SPHINCTER ENSEMBLE – Harrodian event # 1
Si vous avez été ados dans les années 70, ne cherchez même pas à vous souvenir si vous avez entendu parler de Sphincter Ensemble. Cette formation a eu beau enregistrer l’équivalent d’un album en 1972, ce travail n’a jamais été transféré sur disque et commercialisé à l’époque, faisant de Sphincter Ensemble un des secrets les mieux gardés des Seventies. Enfin, c’est surtout un secret qui intéressera les amateurs de musique expérimentale et improvisée, de jazz fusion avant-gardiste ou de prog électronique carrément à l’Ouest.
L’histoire de ce projet n’est pas très longue à raconter, ni dans ses prémisses, ni dans sa conclusion. Le 2 janvier 1972, une demi-douzaine de musiciens se réunissent au Harrodian Club de Barnes, quartier du sud-ouest londonien, et enregistrent sans aucun plan préétabli ni répétition préalable une gigantesque jam, sans structure, sans début et sans fin. Un des types a enregistré le truc, mis les bandes dans un tiroir et le tout a été soigneusement oublié pendant quarante ans.
L’homme à l’origine de ce coup de main est Trevor Morals, un batteur qui réunit par téléphone quelques musiciens n’ayant aucun lien particulier entre eux. Peter J. Robinson est un claviériste qui a joué dans Quatermass, excellent groupe heavy prog dans lequel on trouvait également John Gustafson à la basse. Ce dernier est également dans le projet et son énorme talent va véritablement créer le ciment rythmique qui sous-tend les morceaux du Sphincter Ensemble. De la bande, Gustafson est le membre le plus connu. Ayant débuté dans les années 60 au sein des Merseybeats, Gustafson a gagné ses galons dans Quatermass, puis le colérique Hard Stuff avant de passer brièvement chez Roxy Music et collaborer avec Ian Gillan de Deep Purple lorsque celui-ci se lance dans une carrière solo au milieu des années 70.
On trouve également Tony Walmsley (guitare), Martyn Ford (cuivres), Anne Odell (claviers) et Paul Buckmaster (violoncelle). Les musiciens se retrouvent au Harrodian Club le 2 janvier 1972, déballent le matériel, s’installent en cercle et commencent à jouer, sans la moindre directive.
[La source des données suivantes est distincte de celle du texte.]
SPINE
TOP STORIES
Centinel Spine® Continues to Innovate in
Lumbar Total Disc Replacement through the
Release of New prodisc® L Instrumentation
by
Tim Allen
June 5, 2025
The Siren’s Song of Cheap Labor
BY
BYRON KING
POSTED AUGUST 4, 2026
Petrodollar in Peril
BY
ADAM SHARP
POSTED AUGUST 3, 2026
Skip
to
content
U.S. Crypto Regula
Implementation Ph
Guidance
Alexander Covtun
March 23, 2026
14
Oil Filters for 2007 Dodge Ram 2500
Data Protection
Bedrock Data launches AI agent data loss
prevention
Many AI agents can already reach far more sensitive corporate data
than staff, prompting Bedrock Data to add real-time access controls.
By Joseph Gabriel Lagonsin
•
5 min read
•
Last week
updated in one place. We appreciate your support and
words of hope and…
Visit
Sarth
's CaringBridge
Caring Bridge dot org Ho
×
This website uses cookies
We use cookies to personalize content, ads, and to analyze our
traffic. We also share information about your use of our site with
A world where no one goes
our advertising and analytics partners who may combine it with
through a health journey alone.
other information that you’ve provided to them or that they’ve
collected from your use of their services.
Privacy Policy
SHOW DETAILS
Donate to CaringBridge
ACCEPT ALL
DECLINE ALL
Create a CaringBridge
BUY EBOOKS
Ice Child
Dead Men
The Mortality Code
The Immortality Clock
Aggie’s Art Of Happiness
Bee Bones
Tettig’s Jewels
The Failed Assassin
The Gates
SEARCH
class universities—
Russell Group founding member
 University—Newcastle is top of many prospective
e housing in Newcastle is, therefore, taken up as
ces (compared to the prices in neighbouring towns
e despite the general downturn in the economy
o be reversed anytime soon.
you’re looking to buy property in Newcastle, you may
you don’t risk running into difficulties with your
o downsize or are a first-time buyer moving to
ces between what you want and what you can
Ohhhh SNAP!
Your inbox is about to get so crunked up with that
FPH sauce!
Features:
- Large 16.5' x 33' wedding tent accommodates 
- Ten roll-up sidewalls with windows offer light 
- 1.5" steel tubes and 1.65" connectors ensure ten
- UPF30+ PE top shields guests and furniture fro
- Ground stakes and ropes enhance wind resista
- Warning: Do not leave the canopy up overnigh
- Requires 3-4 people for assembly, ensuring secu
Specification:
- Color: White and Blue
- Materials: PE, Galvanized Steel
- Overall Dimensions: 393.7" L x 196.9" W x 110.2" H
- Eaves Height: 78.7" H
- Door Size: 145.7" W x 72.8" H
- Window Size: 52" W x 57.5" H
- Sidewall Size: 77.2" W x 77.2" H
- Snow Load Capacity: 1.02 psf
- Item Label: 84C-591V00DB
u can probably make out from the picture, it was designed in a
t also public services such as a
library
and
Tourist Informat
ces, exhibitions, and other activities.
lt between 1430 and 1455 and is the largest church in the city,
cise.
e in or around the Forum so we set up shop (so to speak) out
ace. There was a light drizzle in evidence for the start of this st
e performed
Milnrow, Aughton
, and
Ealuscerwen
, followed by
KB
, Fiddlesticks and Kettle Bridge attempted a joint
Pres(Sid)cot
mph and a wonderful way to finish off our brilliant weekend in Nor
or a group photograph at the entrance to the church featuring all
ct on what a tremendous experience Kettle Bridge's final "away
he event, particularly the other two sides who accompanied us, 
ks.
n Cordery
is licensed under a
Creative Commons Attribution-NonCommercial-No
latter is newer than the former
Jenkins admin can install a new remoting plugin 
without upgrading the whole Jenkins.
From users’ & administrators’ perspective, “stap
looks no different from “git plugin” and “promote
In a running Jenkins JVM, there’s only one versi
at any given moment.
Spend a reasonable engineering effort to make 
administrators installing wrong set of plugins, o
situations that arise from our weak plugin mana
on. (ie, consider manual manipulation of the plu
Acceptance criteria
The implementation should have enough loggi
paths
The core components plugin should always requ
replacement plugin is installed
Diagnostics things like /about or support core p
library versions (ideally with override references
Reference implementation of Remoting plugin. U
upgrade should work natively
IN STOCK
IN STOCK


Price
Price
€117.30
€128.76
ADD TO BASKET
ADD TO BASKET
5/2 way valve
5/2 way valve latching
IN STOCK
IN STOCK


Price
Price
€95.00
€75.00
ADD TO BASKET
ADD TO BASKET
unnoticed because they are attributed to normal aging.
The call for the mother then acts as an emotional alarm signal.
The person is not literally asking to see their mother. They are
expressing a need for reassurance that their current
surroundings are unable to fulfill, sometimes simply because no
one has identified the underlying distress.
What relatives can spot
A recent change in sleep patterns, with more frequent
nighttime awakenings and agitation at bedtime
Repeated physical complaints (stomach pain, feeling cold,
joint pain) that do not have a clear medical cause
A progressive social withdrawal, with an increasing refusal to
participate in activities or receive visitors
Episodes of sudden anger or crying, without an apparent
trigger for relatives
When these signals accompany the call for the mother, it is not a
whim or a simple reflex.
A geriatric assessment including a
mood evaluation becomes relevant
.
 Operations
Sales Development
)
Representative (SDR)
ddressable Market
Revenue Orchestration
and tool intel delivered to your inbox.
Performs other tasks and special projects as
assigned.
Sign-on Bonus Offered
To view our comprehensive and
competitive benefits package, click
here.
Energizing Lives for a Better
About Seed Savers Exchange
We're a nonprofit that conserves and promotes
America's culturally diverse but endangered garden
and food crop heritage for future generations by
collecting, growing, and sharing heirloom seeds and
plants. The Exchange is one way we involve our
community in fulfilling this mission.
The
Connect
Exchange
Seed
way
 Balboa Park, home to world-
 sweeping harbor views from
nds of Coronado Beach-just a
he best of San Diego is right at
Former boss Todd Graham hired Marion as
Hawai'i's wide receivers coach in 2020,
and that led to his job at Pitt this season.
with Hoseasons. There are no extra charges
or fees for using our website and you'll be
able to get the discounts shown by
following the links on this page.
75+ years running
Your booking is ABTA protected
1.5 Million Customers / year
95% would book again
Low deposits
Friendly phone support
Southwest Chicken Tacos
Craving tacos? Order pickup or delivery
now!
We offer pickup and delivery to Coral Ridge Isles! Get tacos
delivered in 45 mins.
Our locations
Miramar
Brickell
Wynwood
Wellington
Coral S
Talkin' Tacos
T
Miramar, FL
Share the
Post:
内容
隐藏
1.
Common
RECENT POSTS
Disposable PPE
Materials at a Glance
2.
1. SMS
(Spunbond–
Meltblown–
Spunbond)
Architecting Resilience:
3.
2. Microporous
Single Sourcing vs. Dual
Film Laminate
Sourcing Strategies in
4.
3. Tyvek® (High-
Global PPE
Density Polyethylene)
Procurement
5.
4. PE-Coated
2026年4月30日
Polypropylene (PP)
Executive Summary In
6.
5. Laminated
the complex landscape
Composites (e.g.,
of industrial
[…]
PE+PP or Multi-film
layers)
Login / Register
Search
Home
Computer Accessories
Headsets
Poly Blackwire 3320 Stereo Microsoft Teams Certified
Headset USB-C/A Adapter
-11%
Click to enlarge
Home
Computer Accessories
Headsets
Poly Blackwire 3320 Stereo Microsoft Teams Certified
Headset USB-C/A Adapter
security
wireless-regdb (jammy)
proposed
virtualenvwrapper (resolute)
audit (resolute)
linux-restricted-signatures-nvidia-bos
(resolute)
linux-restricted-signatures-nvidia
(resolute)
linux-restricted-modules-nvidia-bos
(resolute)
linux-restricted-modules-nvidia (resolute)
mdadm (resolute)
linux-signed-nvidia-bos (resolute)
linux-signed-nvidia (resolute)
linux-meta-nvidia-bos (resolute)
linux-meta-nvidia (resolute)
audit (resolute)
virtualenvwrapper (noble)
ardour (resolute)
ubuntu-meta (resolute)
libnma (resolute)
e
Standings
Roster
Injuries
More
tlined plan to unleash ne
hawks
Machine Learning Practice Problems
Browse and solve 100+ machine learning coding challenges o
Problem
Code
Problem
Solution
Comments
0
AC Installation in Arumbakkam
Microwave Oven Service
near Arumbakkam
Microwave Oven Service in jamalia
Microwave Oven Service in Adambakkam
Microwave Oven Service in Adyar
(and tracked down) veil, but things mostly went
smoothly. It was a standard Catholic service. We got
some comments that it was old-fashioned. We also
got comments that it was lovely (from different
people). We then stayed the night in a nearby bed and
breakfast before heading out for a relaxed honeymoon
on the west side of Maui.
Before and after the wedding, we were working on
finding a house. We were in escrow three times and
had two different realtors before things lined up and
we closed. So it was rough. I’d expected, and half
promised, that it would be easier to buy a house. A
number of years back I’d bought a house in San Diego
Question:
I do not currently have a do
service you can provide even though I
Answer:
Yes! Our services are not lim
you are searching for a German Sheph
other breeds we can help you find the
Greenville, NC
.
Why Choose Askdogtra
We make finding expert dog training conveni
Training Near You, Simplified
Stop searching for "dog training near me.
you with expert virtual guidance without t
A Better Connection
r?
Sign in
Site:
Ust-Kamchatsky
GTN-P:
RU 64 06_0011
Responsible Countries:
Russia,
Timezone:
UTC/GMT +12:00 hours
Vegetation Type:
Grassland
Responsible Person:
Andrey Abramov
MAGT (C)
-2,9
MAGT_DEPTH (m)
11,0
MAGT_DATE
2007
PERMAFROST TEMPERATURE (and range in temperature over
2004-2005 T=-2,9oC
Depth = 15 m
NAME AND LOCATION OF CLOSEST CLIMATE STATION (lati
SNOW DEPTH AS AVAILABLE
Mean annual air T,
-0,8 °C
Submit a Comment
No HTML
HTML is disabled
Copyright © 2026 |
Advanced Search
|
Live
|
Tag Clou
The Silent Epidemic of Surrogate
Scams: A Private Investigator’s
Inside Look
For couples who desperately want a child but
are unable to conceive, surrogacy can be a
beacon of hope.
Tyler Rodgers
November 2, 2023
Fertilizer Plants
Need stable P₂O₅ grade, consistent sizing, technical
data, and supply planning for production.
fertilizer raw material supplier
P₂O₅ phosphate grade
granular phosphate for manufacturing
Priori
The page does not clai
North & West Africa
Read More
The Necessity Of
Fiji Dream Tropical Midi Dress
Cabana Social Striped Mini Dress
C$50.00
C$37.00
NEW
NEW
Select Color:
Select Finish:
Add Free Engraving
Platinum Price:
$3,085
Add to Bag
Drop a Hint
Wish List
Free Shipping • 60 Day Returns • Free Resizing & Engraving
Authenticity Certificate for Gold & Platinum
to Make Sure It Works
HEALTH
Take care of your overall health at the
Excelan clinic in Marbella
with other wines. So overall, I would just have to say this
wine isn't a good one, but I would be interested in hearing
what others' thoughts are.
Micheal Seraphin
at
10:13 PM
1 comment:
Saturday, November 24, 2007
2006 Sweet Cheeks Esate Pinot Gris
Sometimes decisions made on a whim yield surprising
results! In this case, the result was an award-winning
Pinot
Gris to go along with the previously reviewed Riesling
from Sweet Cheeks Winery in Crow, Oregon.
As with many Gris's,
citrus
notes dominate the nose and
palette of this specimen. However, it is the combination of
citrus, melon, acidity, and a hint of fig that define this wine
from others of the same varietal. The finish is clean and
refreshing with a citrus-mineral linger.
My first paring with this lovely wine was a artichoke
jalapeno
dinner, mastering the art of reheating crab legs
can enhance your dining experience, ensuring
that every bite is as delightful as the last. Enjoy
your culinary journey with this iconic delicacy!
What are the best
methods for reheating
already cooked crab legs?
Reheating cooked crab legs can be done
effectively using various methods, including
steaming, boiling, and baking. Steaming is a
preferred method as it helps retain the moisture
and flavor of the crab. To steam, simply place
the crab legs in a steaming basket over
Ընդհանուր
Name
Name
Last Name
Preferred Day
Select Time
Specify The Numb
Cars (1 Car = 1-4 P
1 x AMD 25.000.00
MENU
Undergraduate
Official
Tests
Tout se fait à l’instinct, au pifomètre. L’équipe s’engouffre d’entrée de jeu dans une longue divagation jazz prog, croisant Soft Machine et le Mahavishnu Orchestra. La basse élastique et virevoltante de John Gustafson, associée à la batterie de Trevor Morals, tisse un flot rythmique ondulant et capricieux. Le clavier réagit sur cette base avec des tressages tout en groove jazzy, tandis que le violoncelle vient se fracasser par petites touches sèches sur cet assemblage hétéroclite.
Tous les morceaux sont intitulés « Event » (« Event # 1 », « Event # 2 », etc.), avec un sous-titre délirant pour chacun d’entre eux (genre « Freen-Josp », « Sylvian interlude in a petunia patch », « Mortlake mootch » ou « Prelude before a cuppa »). Ce dernier sous-titre fait référence à la tasse de thé que les musiciens ont prise à l’issue de ce voyage débridé de près de trois quarts d’heure. Une pause bien méritée à laquelle on aura aussi droit après écoute de cet exercice purement expérimental, principalement recommandé aux audacieux du son. Car les amateurs de jolies structures bien propres et bien organisées vont avoir un sérieux mal à se dépêtrer dans ces circonvolutions fumeuses et astronautiques.
Mais il aurait été cependant injuste qu’un tel travail restât enterré dans les couloirs de l’oubli et il faut remercier la maison Esoteric Recordings qui présente ici en exclusivité mondiale et pour la première fois cet enregistrement exhumé et digitalisé qui apporte une nouvelle preuve que la musique pop et rock des années 70 n’avait pas de limite et ne reculait devant rien.